Reputation: 11
I am trying to efficiently code the computation of the KDN complexity measure, which involves a loop over all of the rows of a distance matrix and making some computations out of it.
I am trying to parallel this code with foreach
and %dopar%
functions, but I am not achieving any running time reduction. I am conscious that some parallel computations are not efficient because of memory management, but I don’t know if this is my case or if I am doing something wrong.

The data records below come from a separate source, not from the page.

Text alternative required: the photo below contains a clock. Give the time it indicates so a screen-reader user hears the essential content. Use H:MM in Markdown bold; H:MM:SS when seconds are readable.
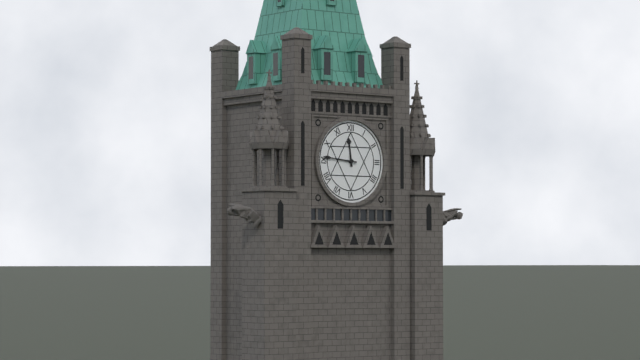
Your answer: **11:46**
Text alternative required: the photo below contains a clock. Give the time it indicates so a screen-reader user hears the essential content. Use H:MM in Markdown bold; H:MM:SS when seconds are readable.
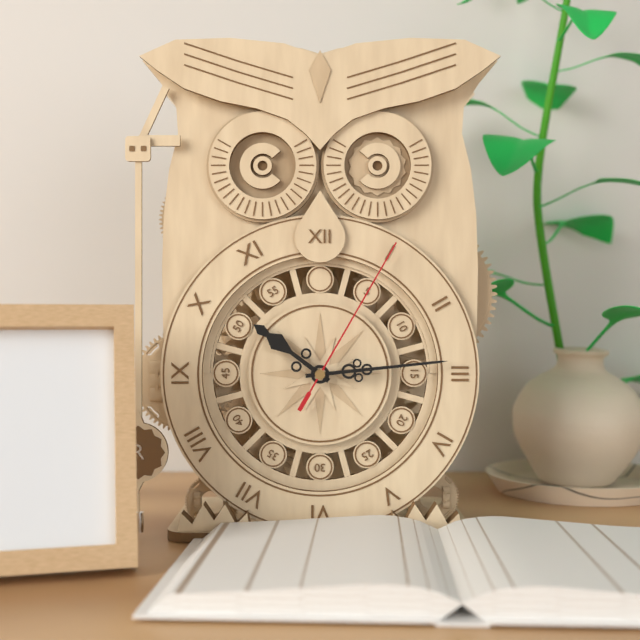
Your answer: **10:14:05**
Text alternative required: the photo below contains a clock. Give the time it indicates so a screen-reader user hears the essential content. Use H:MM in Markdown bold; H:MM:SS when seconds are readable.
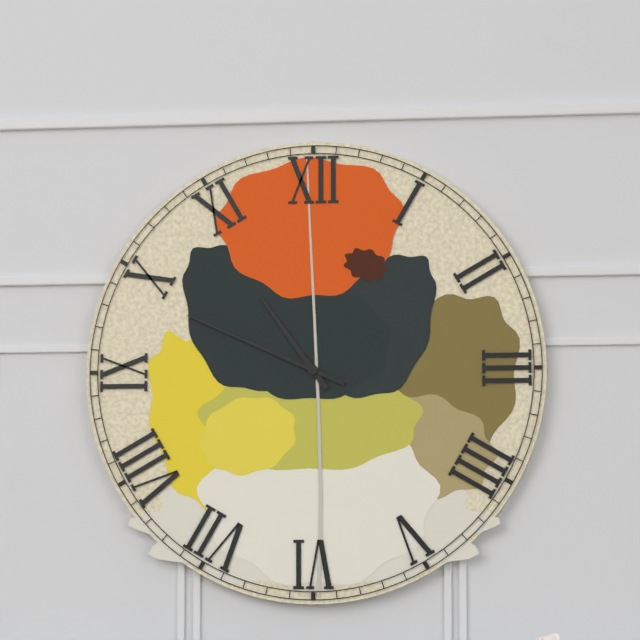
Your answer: **10:49**
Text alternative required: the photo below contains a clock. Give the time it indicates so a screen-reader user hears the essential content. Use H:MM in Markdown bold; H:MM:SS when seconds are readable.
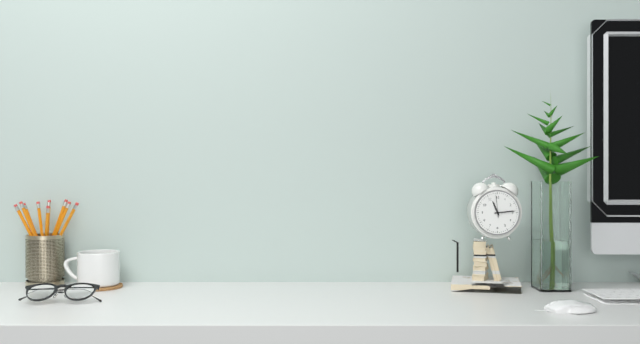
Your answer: **11:14**
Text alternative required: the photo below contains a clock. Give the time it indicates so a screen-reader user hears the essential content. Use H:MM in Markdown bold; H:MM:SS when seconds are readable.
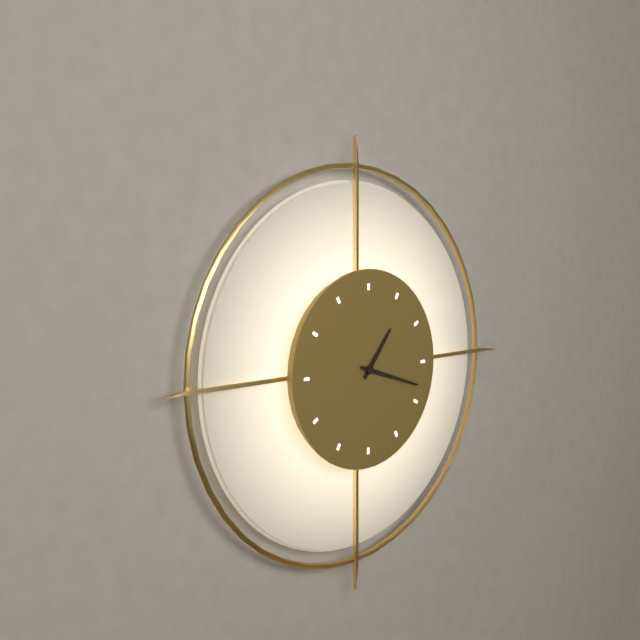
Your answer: **1:18**
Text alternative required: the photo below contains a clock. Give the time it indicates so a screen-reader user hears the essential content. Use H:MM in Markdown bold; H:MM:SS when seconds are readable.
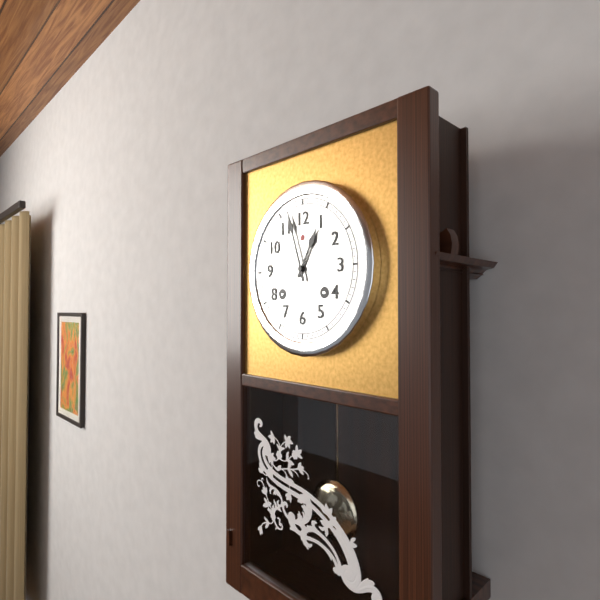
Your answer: **12:57**
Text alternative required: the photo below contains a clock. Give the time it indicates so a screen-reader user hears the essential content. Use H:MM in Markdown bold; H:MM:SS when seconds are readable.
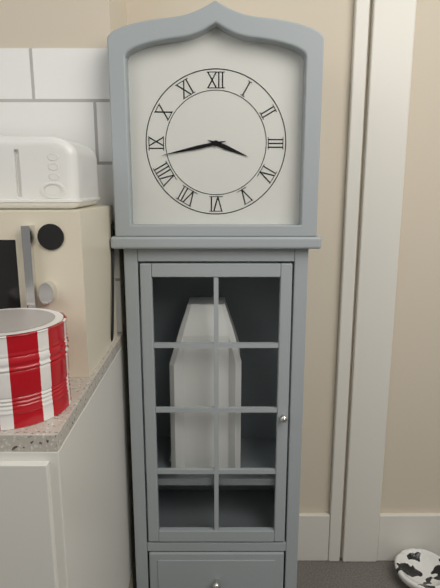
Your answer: **3:43**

This is a reproducible example with digits data from rsvd
package:
First, I call all the necessary packages, I read the digits data and then I get some useful information.
#######################
### NEEDED PACKAGES ###
#######################
library(dplyr)
library(parallelDist)
# for Parallel Processing
library(doParallel)
library(foreach)
# for digits data
library(rsvd)
#############
### DATA ###
#############
data(digits)
data = as.data.frame(digits)
# Dividing on X variables and Y target
dataX = data %>%
dplyr::select(-label)
dataY = data %>%
mutate(label=factor(label)) %>%
pull(label)
## number of data
n=dim(dataX)[1]
Then, I do some necessary computations prior to the KDN loop I want to efficiently parallel.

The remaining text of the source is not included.